▶ [Quoted passage]:
Got it. That's helpful. And then I realize it might be premature to ask this question, but I just want to get the initial sense of how should investors be thinking about the potential path forward here? And in particular, I think people would be curious to understand, at this point, are you thinking you might have to run a head-to-head superiority study versus pirfenidone, or what would that potentially look like?
Yeah, Faisal. So these data are really impressive, and we intend to discuss the outcome from this trial as well as the next steps with the FDA. And based on the strength of these results and our intention to pursue a 505(b)(2) pathway, it is possible that we may only need one additional trial before we see the full.
Got it. Thank you.
Thanks, Faisal.
Our next question comes from Leolie Telford-Cooke at Peel Hunt. Please go ahead.
Hi. So I'm going to be cheeky and ask the three. Firstly, does the data coming from this trial change how you think about strategy or partnering options for deupirfenidone? The second one is you're doing an open-label extension. How long are you planning on running the open-label extension? And then thirdly, in your kind of early thoughts, your opinions, what would be the most important dose for a potential Phase 3? Would it be the lower dose in minimizing adverse events or going with the higher efficacy of the higher dose?
Yeah. So first part of your question, these results from the Phase 3 trial really provide us with significant optionality for future development of deupirfenidone. I mean, these options include, and we've said this previously, include continued development at PureTech through a variety of funding mechanisms, including project or royalty financing, partnerships with other companies, and as well as equity financing or a combination of these different options. So this really gives us a broad range of options that we can explore in parallel, guided by the optimal route to bring this potentially what we believe is transformational treatment rapidly to patients and generate value for our shareholders. With regards to the open-label extension study, I mean, maybe Eric, you want to comment on that?

▶ [Excerpted data]:
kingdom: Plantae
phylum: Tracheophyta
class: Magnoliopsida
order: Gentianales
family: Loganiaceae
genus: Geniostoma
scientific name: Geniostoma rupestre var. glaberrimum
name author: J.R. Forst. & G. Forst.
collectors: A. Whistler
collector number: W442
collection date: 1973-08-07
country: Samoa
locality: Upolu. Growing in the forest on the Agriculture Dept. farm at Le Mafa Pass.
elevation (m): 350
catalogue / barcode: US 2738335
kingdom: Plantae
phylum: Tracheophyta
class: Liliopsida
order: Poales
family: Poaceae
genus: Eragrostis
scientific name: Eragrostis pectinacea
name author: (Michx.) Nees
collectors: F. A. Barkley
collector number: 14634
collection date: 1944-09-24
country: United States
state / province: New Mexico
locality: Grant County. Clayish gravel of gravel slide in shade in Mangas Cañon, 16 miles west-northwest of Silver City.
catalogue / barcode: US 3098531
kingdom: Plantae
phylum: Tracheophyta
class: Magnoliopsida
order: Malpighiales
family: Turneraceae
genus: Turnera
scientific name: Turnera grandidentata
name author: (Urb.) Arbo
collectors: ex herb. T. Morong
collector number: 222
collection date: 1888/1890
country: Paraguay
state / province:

▶ [Directions]:
1 – Rewrite everything in the deupirfenidone call transcript from "Thanks, Faisal." down to "the higher dose?", swapping "cheeky" for "bold".
2 – In the deupirfenidone call transcript, what regulatory pathway does the company say it intends to pursue?
3 – Write what comes next in the deupirfenidone call transcript, picking up after its final sentence.

▶ [Responses for each task]:
1 –
Thanks, Faisal.
Our next question comes from Leolie Telford-Cooke at Peel Hunt. Please go ahead.
Hi. So I'm going to be bold and ask the three. Firstly, does the data coming from this trial change how you think about strategy or partnering options for deupirfenidone? The second one is you're doing an open-label extension. How long are you planning on running the open-label extension? And then thirdly, in your kind of early thoughts, your opinions, what would be the most important dose for a potential Phase 3? Would it be the lower dose in minimizing adverse events or going with the higher efficacy of the higher dose?

2 – A 505(b)(2) pathway.

3 –
Sure. Thanks for that question. We're really happy to see such a high percentage of people who completed the randomized portion of the study went into the open-label extension study. We see the OLE, or open-label extension study, having value both from a patient perspective given the data that we saw, which of course is our goal, is to be able to help patients, as well as from a scientific perspective, so right now, we're going to continue the open-label extension, and then I think the third question that I'll go ahead and address here is around the dose, so the 825 dose showed the greatest efficacy, and the nice thing is that was done without sacrificing tolerability, so we were able to have a dose of the drug and data that showed an impressive effect, but we still had favorable tolerability here.
I think this really goes to the earlier question, which is around how the drug was dosed and, of course, how the drug might be dosed. That really goes to the idea of titration. Someone getting 825 could end up going through a 550 dose and then, of course, could have then the option of titrating down. We're not providing any formal guidance about Phase 3 design in terms of specificity, but I think the data clearly point to the 825 dose really having that nice balance of efficacy and tolerability.
Fabulous. Thank you. Very clear.
Thank you. This now concludes the Q&A session, and I will hand the call back to Bharatt for any closing remarks.
Thank you, everyone, for joining us today. On behalf of the PureTech board and the team here at PureTech, I would like to wish everyone a happy holiday season and a safe and healthy New Year. Thank you.
This concludes today's conference call. Thank you all very much for joining.